30 June, 2021: Workers across Iran’s oil, gas and petrochemical sectors struck work on 19 June, 2021 against stagnation of wages amid rising inflation and discrimination against contractual workers. The industry employs around 154,000 temporary and contractual workers who earn $300 per month. Workers have been demanding $500 per month as inflation in the country has jumped 50% per year since the US imposed sanctions on Iran. The resistance has been growing and permanent workers have joined their peers in over 60 companies.
24 June 2021: Britain’s Court of Appeal has held that delivery company Deliveroo’s riders are not workers employed by the company but independent contractors who are self-employed. This is the fourth case in which Deliveroo workers have been denied the status of works by courts. Earlier, the central Arbitration Committee and the High Court have held Deliveroo workers as self-employed in three separate cases. The loss has come as a big blow to workers and the Independent Workers Union of Great Britain (IWGB), which was refused permission in 2017 for collective bargaining rights for a group of Deliveroo riders on the basis that they were not workers under the terms of legislation on labour relations.
24 June 2021: Seattle’s Office of Labor Standards began investigating Uber after drivers complained that they were not receiving the benefits from Uber as per law. Seattle’s law allows workers paid sick leave and paid time off for other reasons, such as to seek help in domestic violence cases or to care for children whose schools were closed because of the pandemic. Though Uber has refused to admit liability in the matter, it will pay $1.3 million in back pay, interest, damages and civil penalties for 2,329 workers, as well as nearly $2.2 million in advance payment of unused paid time off to 15,084 workers.

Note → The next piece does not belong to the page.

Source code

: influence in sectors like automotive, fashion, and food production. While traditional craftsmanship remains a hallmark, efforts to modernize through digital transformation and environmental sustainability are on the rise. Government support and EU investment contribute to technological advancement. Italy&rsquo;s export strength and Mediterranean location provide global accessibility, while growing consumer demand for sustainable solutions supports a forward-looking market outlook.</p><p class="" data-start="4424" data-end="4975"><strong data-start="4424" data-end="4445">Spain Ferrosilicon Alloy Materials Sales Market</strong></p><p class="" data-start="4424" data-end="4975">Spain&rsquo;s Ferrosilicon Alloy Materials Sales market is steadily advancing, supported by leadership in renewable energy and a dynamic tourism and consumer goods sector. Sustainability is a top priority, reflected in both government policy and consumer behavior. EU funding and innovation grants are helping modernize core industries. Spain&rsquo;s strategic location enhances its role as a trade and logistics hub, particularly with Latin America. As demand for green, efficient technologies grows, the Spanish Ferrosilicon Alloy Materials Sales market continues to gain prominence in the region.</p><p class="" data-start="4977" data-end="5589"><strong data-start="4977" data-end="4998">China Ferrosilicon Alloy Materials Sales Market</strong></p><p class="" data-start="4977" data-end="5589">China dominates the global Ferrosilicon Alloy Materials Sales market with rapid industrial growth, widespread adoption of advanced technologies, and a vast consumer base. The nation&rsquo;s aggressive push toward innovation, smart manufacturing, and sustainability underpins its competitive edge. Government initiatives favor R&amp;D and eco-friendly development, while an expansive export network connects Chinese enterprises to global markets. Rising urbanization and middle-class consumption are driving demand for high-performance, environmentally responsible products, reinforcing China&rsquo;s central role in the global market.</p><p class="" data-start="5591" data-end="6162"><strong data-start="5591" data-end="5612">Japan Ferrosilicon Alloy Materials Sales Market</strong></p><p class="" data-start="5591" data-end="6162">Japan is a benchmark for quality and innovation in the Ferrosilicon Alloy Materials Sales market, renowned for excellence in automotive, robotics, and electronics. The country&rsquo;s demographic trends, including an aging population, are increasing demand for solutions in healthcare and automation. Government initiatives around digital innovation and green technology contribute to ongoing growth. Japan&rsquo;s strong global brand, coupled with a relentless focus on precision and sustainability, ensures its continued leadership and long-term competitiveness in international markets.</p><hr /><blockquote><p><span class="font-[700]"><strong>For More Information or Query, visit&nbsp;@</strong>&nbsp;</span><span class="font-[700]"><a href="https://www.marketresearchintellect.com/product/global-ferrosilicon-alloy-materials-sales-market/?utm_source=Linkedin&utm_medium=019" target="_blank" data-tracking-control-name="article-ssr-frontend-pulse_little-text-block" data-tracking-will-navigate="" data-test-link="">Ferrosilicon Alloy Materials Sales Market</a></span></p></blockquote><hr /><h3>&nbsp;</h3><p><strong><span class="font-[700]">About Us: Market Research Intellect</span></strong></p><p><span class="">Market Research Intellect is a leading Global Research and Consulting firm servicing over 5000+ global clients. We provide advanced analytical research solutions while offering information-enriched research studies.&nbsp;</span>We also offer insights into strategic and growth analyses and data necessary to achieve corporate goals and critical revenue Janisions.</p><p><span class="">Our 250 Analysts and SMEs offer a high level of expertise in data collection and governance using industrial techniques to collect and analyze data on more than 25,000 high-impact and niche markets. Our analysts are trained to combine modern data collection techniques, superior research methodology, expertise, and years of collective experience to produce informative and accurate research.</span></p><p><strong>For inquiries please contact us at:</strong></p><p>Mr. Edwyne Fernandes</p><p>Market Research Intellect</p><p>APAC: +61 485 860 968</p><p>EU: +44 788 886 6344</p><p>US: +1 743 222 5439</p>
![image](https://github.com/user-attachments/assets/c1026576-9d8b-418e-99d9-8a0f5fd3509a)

22 June 2021: Workers have registered major victory in Lesotho with their long and militant strike between 10 May and 7 June for wage increments. The government there notified new minimum wages, effective from next month, with 14% wage hike for garment workers who currently earn M 2,000 per month. Workers in other sectors outside the civil service have been awarded a 9% salary increment. In May, the government was unsuccessful in stifling the workers’ strike despite brutal police action, including firing live bullets that killed 2 workers and left many severely injured.
17 June 2021: Prime Minister Kyriakos Mitsotakis’ conservative government bulldozed the new labour reform Bill with 158 votes in a 300 member parliament; it allows employees to opt for a longer working day in exchange for their time off, thereby increasing working hours from the existing eight hours per day to 10. It raises yearly overtime to 150 hours and introduces a digital work card from next year, which would help employers track workers in real time. Unions and workers held several strikes across the country against the Bill up until the final day when the bill went to vote. On the day of the voting over 9,000 workers in Greece were on a general strike.
15 June 2021: A French court has held Swedish furniture firm Ikea guilty of spying on its workers and illegally collecting as well as storing their personal and financial information. The firm was also found guilty of storing customer information and propping up fake employee accounts to report on workers. The matter dates back 2009-12, when the cases first came to light. Several store managers and employees in human resources and a private investigator and police officers were held guilty of actively supporting the spying programme.
2 June 2021: A labour court found JBS Foods guilty for the outbreak of COVID-19 cases indoors at its plant in Caxias do Sul and fined it 1 million Rias ($194,000) for failing to implement health and safety measures. It also ordered that workers be provided with protective masks, individual lockers and that they should stay at least two meters apart while working. The world’s largest meat producer was also found guilty of similar charges in the US and fined $15,615 in September 2020 by the Department of Labor’s Occupational Safety and Health Administration.